Spin and Charge Structure of the Surface States in Topological Insulators

TL;DR

This paper analyzes the spin and charge distributions of surface states in 3D topological insulators, revealing complex spin structures on various surfaces and how interface orientation affects the Dirac point and surface charge distribution.

Contribution

It provides a detailed theoretical study of the spin and charge structures on different crystal surfaces of topological insulators, including effects of sublattice contributions and interface orientation.

Findings

Complex spin structures on non-(111) surfaces due to sublattice contributions.

Surface Dirac crossing position depends on interface orientation.

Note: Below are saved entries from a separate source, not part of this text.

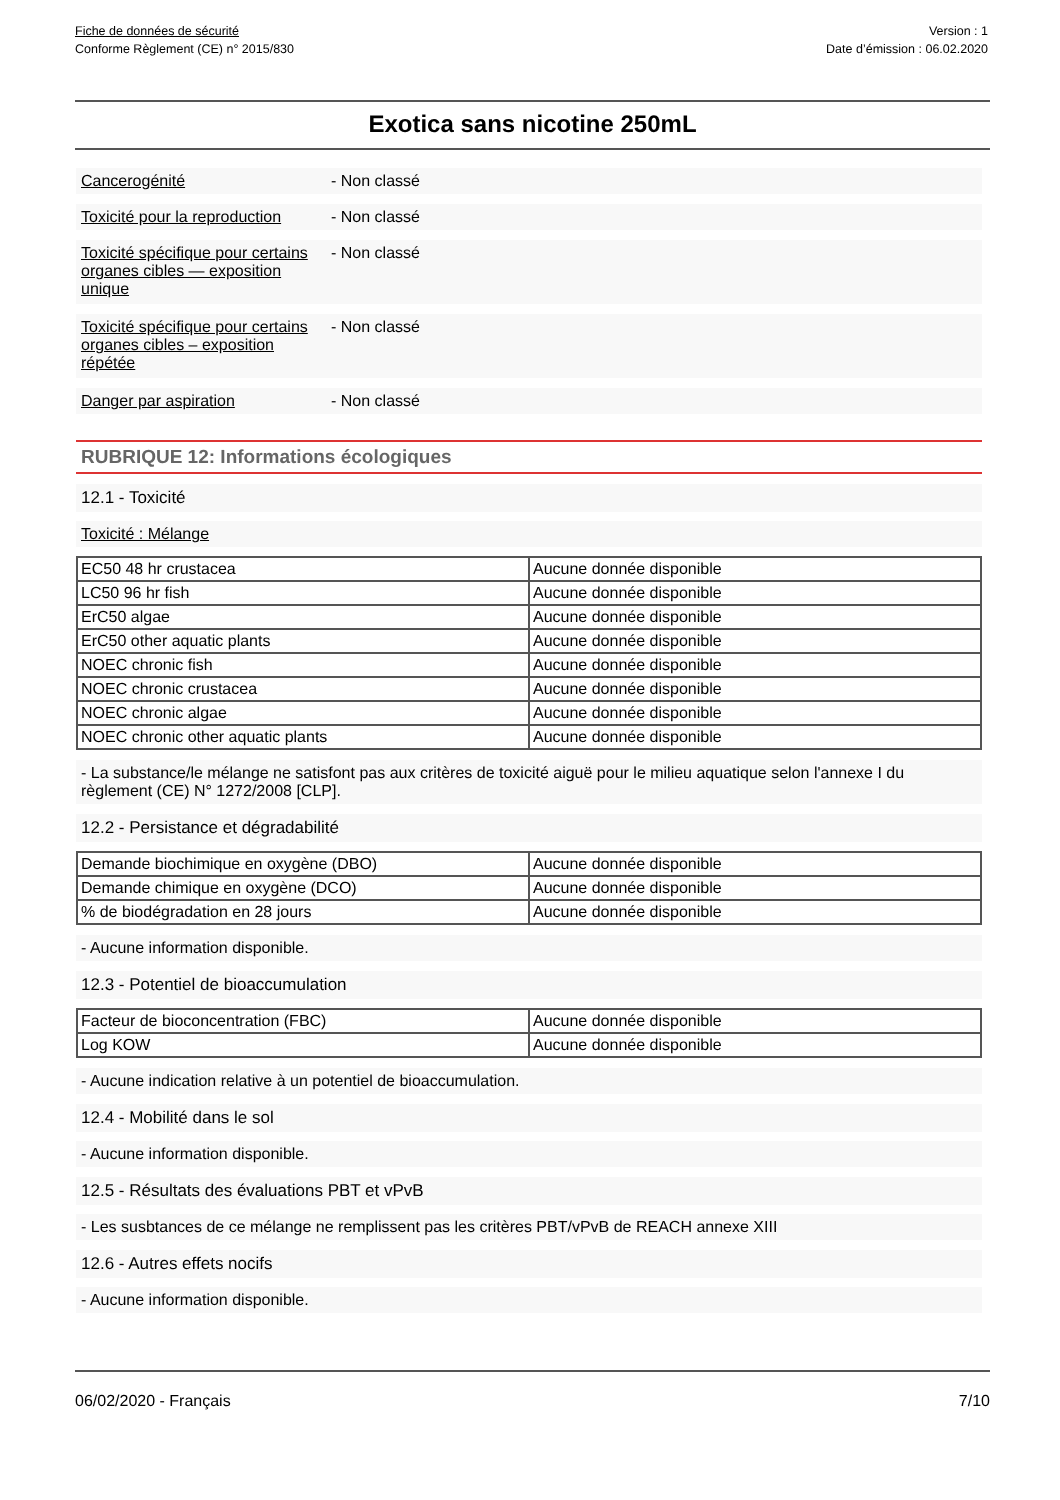Fiche de données de sécurité
Conforme Règlement (CE) n° 2015/830
Version : 1
Date d’émission : 06.02.2020
Exotica sans nicotine 250mL
Cancerogénité - Non classé
Toxicité pour la reproduction
- Non classé
Toxicité spécifique pour certains organes cibles — exposition unique
- Non classé
Toxicité spécifique pour certains organes cibles – exposition répétée
- Non classé
Danger par aspiration - Non classé
RUBRIQUE 12: Informations écologiques
12.1 - Toxicité
Toxicité : Mélange
| EC50 48 hr crustacea | Aucune donnée disponible |
| LC50 96 hr fish | Aucune donnée disponible |
| ErC50 algae | Aucune donnée disponible |
| ErC50 other aquatic plants | Aucune donnée disponible |
| NOEC chronic fish | Aucune donnée disponible |
| NOEC chronic crustacea | Aucune donnée disponible |
| NOEC chronic algae | Aucune donnée disponible |
| NOEC chronic other aquatic plants | Aucune donnée disponible |
- La substance/le mélange ne satisfont pas aux critères de toxicité aiguë pour le milieu aquatique selon l'annexe I du règlement (CE) N° 1272/2008 [CLP].
12.2 - Persistance et dégradabilité
| Demande biochimique en oxygène (DBO) | Aucune donnée disponible |
| Demande chimique en oxygène (DCO) | Aucune donnée disponible |
| % de biodégradation en 28 jours | Aucune donnée disponible |
- Aucune information disponible.
12.3 - Potentiel de bioaccumulation
| Facteur de bioconcentration (FBC) | Aucune donnée disponible |
| Log KOW | Aucune donnée disponible |
- Aucune indication relative à un potentiel de bioaccumulation.
12.4 - Mobilité dans le sol
- Aucune information disponible.
12.5 - Résultats des évaluations PBT et vPvB
- Les susbtances de ce mélange ne remplissent pas les critères PBT/vPvB de REACH annexe XIII
12.6 - Autres effets nocifs
- Aucune information disponible.
06/02/2020 - Français 7/10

Surface charge redistribution occurs at edges between different facets.

Abstract

We investigate the spin and charge densities of surface states of the three-dimensional topological insulator $Bi_2Se_3$, starting from the continuum description of the material [Zhang {\em et al.}, Nat. Phys. 5, 438 (2009)]. The spin structure on surfaces other than the 111 surface has additional complexity because of a misalignment of the contributions coming from the two sublattices of the crystal. For these surfaces we expect new features to be seen in the spin-resolved ARPES experiments, caused by a non-helical spin-polarization of electrons at the individual sublattices as well as by the interference of the electron waves emitted coherently from two sublattices. We also show that the position of the Dirac crossing in spectrum of surface states depends on the orientation of the interface. This leads to contact potentials and surface charge redistribution at edges between different facets of the crystal.